FEDERAL DEPOSIT INSURANCE CORPORATION, as Receiver for Goldome, Plaintiff-Appellee, v. Nellie CORTEZ, Defendant-Appellant.
Defendant Nellie (“Nelly”) Cortez appeals from a final judgment of the United States District Court for the Southern District of New York, Peter S. Leisure, Judge, enforcing certain promissory notes executed by Cortez in favor of Goldome Bank, for which plaintiff Federal Deposit Insurance Corporation (“FDIC”) is receiver. Cortez contends principally that because FDIC's complaint in the present action was filed during the pendency of a bankruptcy proceeding against her in California (the “California proceeding”) the present action violated the automatic stay provision of 11 U.S.C. § 362(a)(1) and hence is a nullity. She also makes various other substantive and procedural arguments. We reject all of her contentions substantially for the reasons stated in the Report and Recommendation of Magistrate Judge Michael H. Dollinger dated August 9, 1995, adopted by Judge Leisure's Memorandum Order dated January 2, 1996.
Cortez's contention that FDIC's commencement of the present action during the pendency of the California proceeding was a nullity because it violated the automatic stay provision of § 362(a)(1) is without merit. Cortez had commenced a voluntary bankruptcy proceeding in Florida in 1990. In June 1992, the Florida bankruptcy court, noting that it had, inter alia, “observed the candor and demeanor of the witnesses,” dismissed the proceeding and ordered that the dismissal be “with prejudice to the filing of a petition under any chapter of the Bankruptcy Code for a period of twelve months from the date of [the court's] Order.” In re Nelly Cortez, No. 90-28516-BKC-SMW (Bankr.S.D. Fla. June 9, 1992). The California bankruptcy proceeding was filed two months later.

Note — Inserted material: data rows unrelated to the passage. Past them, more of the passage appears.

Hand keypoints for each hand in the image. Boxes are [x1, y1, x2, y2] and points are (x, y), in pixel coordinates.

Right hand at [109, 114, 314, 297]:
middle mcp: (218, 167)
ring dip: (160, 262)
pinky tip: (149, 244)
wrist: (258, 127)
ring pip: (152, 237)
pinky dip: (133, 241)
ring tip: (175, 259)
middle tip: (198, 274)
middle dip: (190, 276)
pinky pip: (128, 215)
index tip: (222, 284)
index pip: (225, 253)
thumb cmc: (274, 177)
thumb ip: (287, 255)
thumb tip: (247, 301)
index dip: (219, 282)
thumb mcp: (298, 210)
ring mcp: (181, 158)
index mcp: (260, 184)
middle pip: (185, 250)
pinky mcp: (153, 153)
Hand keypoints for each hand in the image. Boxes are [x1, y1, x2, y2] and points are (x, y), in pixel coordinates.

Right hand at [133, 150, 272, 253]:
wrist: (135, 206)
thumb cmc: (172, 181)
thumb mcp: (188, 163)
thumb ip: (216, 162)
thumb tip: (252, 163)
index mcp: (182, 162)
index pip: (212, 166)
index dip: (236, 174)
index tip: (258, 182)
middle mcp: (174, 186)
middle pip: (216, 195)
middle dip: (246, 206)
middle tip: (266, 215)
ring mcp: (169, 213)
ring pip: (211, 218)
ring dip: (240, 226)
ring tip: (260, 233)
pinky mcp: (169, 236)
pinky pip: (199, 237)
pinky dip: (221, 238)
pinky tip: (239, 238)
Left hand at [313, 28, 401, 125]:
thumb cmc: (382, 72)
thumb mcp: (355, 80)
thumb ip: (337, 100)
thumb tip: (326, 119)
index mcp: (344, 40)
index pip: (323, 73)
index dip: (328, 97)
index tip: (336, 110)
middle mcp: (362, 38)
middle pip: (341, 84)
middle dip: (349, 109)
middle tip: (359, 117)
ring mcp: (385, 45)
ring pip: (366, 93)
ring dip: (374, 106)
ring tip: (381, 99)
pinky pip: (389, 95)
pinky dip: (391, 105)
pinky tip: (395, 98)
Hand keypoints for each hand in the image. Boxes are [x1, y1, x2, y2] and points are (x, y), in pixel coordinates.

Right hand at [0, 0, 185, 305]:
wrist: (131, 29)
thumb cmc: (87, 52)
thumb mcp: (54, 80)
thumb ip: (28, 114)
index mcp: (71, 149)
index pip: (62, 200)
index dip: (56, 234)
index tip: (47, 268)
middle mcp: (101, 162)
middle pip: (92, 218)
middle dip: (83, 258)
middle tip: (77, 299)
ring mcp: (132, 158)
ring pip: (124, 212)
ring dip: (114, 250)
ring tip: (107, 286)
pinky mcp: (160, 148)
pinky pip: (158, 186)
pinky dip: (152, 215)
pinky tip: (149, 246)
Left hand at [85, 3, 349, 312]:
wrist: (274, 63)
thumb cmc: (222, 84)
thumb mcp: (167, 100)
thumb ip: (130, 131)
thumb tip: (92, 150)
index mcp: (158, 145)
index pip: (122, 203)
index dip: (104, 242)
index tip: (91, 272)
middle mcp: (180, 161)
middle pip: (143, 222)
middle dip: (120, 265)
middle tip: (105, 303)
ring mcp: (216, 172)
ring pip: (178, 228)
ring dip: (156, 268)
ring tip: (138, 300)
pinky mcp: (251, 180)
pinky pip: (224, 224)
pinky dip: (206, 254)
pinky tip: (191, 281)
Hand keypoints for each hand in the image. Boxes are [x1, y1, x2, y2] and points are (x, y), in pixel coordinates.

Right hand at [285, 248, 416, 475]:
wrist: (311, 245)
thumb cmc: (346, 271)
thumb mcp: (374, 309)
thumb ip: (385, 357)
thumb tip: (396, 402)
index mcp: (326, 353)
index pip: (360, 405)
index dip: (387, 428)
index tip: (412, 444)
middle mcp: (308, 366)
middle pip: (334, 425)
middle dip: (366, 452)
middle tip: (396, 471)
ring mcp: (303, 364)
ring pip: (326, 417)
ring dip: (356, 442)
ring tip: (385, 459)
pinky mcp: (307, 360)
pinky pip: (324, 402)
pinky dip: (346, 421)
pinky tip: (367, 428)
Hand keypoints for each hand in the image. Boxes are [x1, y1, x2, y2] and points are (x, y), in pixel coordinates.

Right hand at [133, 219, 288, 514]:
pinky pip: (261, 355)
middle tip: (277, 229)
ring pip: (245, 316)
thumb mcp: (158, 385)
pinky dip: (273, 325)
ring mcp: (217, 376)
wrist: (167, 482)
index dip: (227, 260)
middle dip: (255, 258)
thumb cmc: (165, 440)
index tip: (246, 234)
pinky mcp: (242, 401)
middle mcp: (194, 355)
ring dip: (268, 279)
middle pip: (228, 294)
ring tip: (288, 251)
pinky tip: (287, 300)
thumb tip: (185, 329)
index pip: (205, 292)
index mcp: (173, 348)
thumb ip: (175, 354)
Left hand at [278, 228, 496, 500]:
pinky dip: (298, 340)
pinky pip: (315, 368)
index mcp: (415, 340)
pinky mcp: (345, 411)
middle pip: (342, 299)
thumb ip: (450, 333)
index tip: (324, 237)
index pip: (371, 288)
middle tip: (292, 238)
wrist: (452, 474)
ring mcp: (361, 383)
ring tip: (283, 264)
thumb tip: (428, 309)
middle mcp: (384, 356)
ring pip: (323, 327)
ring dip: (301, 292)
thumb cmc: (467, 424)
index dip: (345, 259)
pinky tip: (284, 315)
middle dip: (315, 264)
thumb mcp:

Though the California proceeding was not filed by Cortez herself and was styled an involuntary bankruptcy, the district court in the present case found that Cortez had plainly colluded in the filing of that proceeding. The record supports this assessment. The California proceeding was commenced by Thomas Bronkovic, who is Cortez's stepfather. Magistrate Judge Dollinger found that Cortez consented to the California proceeding, a circumstance that supports an inference of collusion, cf. In re Winn, 49 B.R. 237, 239 (M.D.Fla.1985) ( “[I]t is proper for the Court to inquire to what extent the Debtor is involved in the institution of an involuntary case and if it appears there was collusion between the Debtor and the petitioning creditors, and they fraudulently invoked the jurisdiction of the Court, the Court will not tolerate the maintenance of an involuntary petition.”). While Cortez argues that the California proceeding was not collusive, she did not, either in her objections to the magistrate judge's report or in her brief on appeal to this Court, challenge the finding that she consented. That finding, and the conclusion that the California proceeding brought by her stepfather was collusive, are further supported by Cortez's stepfather's role in both the Florida bankruptcy proceeding and the present case. In connection with the Florida proceeding, Bronkovic described himself as Cortez's “attorney-in-fact”; and affidavits filed in that proceeding, signed by both Bronkovic and Cortez, described him as Cortez's “managing agent.” In the present case, Bronkovic testified as a purported “expert witness” on behalf of Cortez; and he held himself out, without contradiction from Cortez, to be her agent for purposes of settlement.
In sum, the so-called “involuntary” California proceeding was brought against Cortez with her consent by her stepfather, who during the pertinent period has been her attorney-in-fact, her managing agent, her expert witness, and her agent for purposes of settlement. The district court's finding that the California proceeding was collusive is amply supported by the record. Since it was filed two months after the Florida bankruptcy court's order and was collusive, the California proceeding violated the Florida court's 12-month prohibition against further Bankruptcy Code filings by Cortez and hence was ineffective to trigger the automatic stay provisions of § 362(a)(1). FDIC's commencement of the present action during the pendency of the prohibited California proceeding was not barred.
The judgment of the district court is affirmed.